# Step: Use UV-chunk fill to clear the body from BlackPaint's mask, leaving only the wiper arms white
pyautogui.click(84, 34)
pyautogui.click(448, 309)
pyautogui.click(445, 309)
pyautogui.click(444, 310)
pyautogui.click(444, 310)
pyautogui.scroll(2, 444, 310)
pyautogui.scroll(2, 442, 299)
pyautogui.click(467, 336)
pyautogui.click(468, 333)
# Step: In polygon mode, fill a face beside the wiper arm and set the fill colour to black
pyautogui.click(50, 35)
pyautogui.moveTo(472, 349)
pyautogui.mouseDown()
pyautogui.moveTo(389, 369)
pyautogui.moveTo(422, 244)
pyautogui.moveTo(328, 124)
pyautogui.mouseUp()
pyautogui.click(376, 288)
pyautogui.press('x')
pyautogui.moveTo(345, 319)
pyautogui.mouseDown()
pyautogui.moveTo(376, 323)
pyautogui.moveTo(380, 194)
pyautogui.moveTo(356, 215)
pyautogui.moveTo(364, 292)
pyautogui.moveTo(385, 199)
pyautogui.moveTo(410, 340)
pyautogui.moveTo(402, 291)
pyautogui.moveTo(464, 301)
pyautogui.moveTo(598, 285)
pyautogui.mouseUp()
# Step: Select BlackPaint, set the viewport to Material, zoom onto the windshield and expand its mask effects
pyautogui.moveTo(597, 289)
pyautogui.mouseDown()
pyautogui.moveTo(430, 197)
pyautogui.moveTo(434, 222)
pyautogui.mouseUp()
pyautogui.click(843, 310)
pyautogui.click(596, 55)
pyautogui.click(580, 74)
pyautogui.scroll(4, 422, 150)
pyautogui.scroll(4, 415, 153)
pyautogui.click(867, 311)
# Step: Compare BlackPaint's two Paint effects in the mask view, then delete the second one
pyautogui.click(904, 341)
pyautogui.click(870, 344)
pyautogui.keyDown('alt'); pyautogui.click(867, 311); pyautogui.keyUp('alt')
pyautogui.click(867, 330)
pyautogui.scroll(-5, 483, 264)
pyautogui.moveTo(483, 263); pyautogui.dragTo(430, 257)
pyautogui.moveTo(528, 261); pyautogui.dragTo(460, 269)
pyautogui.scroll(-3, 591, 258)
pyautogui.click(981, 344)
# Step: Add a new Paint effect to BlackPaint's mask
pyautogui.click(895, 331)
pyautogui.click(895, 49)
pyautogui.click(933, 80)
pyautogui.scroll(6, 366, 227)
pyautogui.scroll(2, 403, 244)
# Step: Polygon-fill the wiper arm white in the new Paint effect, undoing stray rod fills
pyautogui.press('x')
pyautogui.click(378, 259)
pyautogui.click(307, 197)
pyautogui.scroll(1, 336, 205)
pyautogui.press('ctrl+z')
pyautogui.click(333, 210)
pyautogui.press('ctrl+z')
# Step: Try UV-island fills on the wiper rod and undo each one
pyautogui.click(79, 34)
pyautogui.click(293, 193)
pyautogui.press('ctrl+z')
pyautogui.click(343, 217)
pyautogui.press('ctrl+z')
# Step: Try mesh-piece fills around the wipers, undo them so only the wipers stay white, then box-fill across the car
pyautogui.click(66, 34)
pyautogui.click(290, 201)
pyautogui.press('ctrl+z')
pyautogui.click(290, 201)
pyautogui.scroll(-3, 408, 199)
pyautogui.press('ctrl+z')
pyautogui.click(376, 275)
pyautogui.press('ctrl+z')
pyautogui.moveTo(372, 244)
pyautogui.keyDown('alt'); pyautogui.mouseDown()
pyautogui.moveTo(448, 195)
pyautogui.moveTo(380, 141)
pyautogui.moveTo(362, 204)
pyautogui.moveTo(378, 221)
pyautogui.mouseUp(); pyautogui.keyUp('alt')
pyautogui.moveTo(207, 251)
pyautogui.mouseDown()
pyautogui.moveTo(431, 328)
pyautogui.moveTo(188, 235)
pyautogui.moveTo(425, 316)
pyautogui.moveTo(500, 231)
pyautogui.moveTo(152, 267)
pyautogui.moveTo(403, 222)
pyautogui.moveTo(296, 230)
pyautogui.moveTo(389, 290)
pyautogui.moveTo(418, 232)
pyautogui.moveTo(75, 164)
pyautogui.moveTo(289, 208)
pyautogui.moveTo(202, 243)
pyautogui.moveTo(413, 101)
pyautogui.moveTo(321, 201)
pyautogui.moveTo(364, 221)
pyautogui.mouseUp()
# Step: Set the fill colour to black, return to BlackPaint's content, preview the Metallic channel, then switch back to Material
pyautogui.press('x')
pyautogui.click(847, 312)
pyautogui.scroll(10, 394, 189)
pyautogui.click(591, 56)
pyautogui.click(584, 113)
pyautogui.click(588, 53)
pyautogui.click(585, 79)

# WHAT TO WORK ON
What you output must match the lines from the beginning of the material through the line with "pyautogui.moveTo(410, 340)" exactly, both ends included.

# THE COMPLETED TASK
# Step: Use UV-chunk fill to clear the body from BlackPaint's mask, leaving only the wiper arms white
pyautogui.click(84, 34)
pyautogui.click(448, 309)
pyautogui.click(445, 309)
pyautogui.click(444, 310)
pyautogui.click(444, 310)
pyautogui.scroll(2, 444, 310)
pyautogui.scroll(2, 442, 299)
pyautogui.click(467, 336)
pyautogui.click(468, 333)
# Step: In polygon mode, fill a face beside the wiper arm and set the fill colour to black
pyautogui.click(50, 35)
pyautogui.moveTo(472, 349)
pyautogui.mouseDown()
pyautogui.moveTo(389, 369)
pyautogui.moveTo(422, 244)
pyautogui.moveTo(328, 124)
pyautogui.mouseUp()
pyautogui.click(376, 288)
pyautogui.press('x')
pyautogui.moveTo(345, 319)
pyautogui.mouseDown()
pyautogui.moveTo(376, 323)
pyautogui.moveTo(380, 194)
pyautogui.moveTo(356, 215)
pyautogui.moveTo(364, 292)
pyautogui.moveTo(385, 199)
pyautogui.moveTo(410, 340)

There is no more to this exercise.